◆ **WORK INSTRUCTIONS**
1) For each statement, answer yes or no on whether it agrees with the piece on youth unemployment below, and quote the words of the piece that decide it: (a) the writer worked as a school teacher for five years; (b) the writer studied in order to become a teacher; (c) statistician general Pali Lehohla calls the discrepancy unexpected.
2) Continue the piece on youth unemployment below, picking up right after its final sentence.
──────── TEXT UNDER STUDY ────────
High unemployment and Covid-19’s economic fallout leave South Africans ready to relocate and work remotely.
Statistics South Africa (Stats SA) recently announced that youth unemployment in the country has fallen to 36.1% – a 3.4% drop since 2008. I want to tell you (as the youth) not to worry about this because it seems to be a global trend, but you do need to worry about it.
While the numbers for education and skills development have improved, this seems to have no effect on the improvement of employment. A better-equipped youth in terms of education does not necessarily equal a more employed youth.
The fall in numbers has been attributed to a mismatch between the types of skills they equip themselves with, at universities or FET colleges, and the jobs available to them. Statistician general Pali Lehohla says the discrepancy is not unexpected. But are the poor unemployment rates among the youth really the government’s problem (totally) or are the youth of today perhaps lacking in a skill that’s less available to them in classrooms?
I didn’t study to become a teacher, the job luckily enough just fell into my lap. Besides basic teachers’ training as part of a major in music education, being a school teacher was not part of the bigger plan. But I needed the money, the job paid well and I ended up doing it for five years. I left completely saturated yet confident in the fact that I had gained enough from it to apply the experience elsewhere and move on.
It sounds comfortable, convenient even, but it wasn’t; especially not after a stint of packing groceries at the local Spar and being a cashier at the Juicy Lucy. I then moved on to becoming a cocktail waitress. I was even a sales person at a jewellery store for a very short period of my life. None of these employment opportunities were particularly sexy or anything to write home about or paid spectacularly well but the experience they afforded me was priceless. (And over that long a period of time, that R12.50 here and there really did add up).
While it may be true that there just are not enough jobs available in the specific sectors the youth are trained in, perhaps, the youth of today also suffer from a lack of willingness to do just about everything and anything?
──────── SUPPLIED RECORDS ────────
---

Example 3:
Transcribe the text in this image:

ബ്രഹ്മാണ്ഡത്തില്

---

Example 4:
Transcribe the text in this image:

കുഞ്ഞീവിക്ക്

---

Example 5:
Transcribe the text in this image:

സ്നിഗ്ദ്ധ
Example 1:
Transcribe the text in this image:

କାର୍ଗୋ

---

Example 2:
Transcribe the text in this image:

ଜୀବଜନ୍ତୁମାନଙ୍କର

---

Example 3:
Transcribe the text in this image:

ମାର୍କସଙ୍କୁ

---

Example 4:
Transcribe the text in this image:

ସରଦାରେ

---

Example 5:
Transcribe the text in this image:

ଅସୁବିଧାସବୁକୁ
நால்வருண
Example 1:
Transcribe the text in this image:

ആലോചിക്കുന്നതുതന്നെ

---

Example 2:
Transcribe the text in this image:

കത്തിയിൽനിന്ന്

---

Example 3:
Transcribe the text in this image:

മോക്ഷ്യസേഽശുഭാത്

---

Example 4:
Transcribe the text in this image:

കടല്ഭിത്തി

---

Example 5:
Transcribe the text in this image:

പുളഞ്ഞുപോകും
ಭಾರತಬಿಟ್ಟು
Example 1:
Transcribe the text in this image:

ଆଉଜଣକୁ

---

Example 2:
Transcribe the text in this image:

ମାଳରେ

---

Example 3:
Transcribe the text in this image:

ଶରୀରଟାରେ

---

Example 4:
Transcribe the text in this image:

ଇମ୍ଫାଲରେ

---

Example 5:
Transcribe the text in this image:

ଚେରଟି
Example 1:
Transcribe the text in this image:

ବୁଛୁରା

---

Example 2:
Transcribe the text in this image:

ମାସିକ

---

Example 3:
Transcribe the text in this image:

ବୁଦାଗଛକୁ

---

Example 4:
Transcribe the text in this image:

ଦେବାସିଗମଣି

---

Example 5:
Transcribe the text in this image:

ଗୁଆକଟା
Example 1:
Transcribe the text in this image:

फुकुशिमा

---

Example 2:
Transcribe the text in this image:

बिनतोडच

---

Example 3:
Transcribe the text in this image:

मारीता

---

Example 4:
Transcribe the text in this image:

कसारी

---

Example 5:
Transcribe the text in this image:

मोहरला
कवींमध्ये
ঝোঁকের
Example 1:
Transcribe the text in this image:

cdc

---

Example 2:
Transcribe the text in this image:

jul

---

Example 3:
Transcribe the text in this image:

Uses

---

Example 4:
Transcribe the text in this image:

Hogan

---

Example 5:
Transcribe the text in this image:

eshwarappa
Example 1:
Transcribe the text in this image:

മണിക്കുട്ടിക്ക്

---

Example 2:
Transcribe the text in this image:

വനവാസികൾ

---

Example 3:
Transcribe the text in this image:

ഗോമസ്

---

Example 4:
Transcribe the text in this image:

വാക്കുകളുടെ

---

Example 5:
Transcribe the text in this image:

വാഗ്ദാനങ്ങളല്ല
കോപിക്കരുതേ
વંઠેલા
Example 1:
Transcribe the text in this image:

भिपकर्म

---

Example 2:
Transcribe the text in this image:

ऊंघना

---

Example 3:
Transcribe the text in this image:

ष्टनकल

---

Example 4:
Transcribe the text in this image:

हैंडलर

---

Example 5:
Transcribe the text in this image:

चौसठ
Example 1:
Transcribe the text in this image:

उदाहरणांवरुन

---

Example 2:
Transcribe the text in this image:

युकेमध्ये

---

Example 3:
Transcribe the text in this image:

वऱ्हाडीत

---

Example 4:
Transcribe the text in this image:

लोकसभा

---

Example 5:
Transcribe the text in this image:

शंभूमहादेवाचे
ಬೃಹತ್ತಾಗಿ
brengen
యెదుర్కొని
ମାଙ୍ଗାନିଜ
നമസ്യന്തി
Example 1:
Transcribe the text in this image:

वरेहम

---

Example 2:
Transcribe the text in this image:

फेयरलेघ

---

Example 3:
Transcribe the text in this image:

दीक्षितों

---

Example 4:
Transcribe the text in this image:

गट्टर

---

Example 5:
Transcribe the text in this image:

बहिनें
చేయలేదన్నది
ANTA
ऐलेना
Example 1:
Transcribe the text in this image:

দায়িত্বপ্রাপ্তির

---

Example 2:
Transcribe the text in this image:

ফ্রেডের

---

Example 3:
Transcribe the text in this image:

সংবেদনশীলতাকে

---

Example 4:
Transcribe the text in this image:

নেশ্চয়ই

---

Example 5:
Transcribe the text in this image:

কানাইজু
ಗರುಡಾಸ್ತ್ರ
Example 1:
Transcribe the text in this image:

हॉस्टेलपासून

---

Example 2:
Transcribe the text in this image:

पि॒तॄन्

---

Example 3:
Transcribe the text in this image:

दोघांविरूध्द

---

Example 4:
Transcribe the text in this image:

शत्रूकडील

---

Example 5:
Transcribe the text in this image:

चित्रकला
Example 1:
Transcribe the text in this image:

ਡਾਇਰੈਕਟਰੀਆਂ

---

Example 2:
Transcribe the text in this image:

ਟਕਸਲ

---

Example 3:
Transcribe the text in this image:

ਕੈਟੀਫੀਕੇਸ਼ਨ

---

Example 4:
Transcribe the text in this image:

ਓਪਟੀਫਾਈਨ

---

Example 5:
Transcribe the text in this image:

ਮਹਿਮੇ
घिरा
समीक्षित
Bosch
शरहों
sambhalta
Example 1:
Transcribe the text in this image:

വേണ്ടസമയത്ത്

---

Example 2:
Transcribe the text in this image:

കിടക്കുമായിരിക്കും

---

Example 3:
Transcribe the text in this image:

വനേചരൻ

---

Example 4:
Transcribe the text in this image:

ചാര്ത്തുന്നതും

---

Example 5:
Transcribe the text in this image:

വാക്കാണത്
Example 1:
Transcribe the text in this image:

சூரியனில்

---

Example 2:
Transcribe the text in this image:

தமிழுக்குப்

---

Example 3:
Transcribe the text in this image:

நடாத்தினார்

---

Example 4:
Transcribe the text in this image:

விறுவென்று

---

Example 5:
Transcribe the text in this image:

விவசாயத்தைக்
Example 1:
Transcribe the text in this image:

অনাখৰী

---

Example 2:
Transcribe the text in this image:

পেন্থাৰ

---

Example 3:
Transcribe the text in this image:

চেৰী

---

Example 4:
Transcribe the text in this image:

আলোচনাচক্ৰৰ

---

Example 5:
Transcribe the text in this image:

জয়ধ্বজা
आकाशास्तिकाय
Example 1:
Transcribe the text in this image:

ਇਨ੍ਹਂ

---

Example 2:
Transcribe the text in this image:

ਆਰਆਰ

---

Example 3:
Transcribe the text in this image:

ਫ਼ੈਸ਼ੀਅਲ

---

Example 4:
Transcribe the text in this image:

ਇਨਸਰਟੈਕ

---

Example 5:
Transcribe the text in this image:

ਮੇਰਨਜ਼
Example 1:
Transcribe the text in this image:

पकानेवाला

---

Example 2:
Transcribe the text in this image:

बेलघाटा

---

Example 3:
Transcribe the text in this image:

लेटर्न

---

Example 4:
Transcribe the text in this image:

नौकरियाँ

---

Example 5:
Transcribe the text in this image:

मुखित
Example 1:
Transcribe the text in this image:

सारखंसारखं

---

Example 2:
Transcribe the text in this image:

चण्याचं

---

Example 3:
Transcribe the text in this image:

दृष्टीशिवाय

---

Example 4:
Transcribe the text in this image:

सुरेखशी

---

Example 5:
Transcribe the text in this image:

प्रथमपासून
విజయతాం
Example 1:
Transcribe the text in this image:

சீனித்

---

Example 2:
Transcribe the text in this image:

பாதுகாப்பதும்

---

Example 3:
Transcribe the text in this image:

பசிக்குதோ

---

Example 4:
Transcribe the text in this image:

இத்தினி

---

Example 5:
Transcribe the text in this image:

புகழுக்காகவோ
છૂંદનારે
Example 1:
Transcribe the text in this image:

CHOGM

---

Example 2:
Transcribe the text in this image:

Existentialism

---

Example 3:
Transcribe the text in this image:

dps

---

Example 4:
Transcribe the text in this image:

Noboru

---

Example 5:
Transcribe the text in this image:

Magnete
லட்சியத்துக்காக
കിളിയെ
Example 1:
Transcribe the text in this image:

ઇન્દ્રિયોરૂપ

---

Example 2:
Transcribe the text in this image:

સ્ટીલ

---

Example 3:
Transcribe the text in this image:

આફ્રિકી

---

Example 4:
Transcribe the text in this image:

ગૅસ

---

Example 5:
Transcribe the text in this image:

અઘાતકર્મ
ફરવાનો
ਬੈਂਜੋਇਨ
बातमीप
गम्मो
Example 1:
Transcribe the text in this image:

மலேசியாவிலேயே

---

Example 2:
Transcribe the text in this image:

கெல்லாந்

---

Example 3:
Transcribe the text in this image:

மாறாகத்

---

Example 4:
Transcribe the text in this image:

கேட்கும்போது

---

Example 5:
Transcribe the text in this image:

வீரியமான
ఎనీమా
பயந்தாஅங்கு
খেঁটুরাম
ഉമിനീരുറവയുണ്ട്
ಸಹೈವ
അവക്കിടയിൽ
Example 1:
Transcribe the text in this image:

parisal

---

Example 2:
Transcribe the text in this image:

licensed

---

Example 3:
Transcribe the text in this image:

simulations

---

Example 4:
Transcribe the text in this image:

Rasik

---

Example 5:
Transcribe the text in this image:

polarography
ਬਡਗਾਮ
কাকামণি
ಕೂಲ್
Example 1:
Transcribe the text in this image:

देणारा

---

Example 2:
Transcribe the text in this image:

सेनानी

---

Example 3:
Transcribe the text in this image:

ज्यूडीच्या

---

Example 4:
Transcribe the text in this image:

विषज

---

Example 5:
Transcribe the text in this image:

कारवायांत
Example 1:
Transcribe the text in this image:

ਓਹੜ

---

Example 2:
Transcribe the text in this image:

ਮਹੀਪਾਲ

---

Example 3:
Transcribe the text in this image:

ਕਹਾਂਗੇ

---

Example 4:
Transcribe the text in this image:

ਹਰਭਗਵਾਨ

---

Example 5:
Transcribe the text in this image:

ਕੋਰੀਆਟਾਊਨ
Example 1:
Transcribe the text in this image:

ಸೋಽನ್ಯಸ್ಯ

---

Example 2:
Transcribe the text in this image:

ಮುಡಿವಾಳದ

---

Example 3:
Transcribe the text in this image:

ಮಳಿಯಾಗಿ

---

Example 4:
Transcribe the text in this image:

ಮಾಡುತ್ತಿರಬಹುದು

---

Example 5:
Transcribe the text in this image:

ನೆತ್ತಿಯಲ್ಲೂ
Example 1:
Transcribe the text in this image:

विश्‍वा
────────
◆ **TASK-BY-TASK RESULTS**
1)
(a) Yes: "I ended up doing it for five years."
(b) No: "I didn’t study to become a teacher"
(c) No: "Statistician general Pali Lehohla says the discrepancy is not unexpected."

2)
During a conversation with several colleagues, they agreed in their personal experience they were keener to do whatever it took to be employed – nevermind if it was not their dream job. And there was agreement that the youth of today want what they want or nothing at all. Then there was a general consensus toward this notion: “At the end of the day, while a tertiary education does count for something, employers also want to see that you have experience.”
But if there are no jobs available matching your qualifications, how do you get experience in your field to begin with then? Internships perhaps?
Is South Africa’s lack of internship programmes across a broad number of avenues letting its youth down?
Yes, larger corporations do offer these and they usually come in the form of bursaries. “We will pay for your education and you get a job for the next five years of your life”, which is not a bad deal. But in the bigger picture, that’s a very small percentage of tertiary-going youths who are afforded that opportunity in very specific trades: banking, engineering, actuaries et cetera. Then again, should more unpaid internships become available, will the youth necessarily see this as an opportunity for experience? A foot in the door? Or just another waste of time?
The well-known ethos of the “American dream” in this context is not so different from the South African youths. But equal opportunities when it comes to getting jobs – dream jobs in fact, so that all your aspirations and goals can be achieved is just that: a dream. And like the comedian George Carlin once said of the American dream, “You have to be asleep to believe it.”
I’d like to believe that in South Africa the youth would choose being awake. Because you need to be awake to be willing, and to be willing to experience.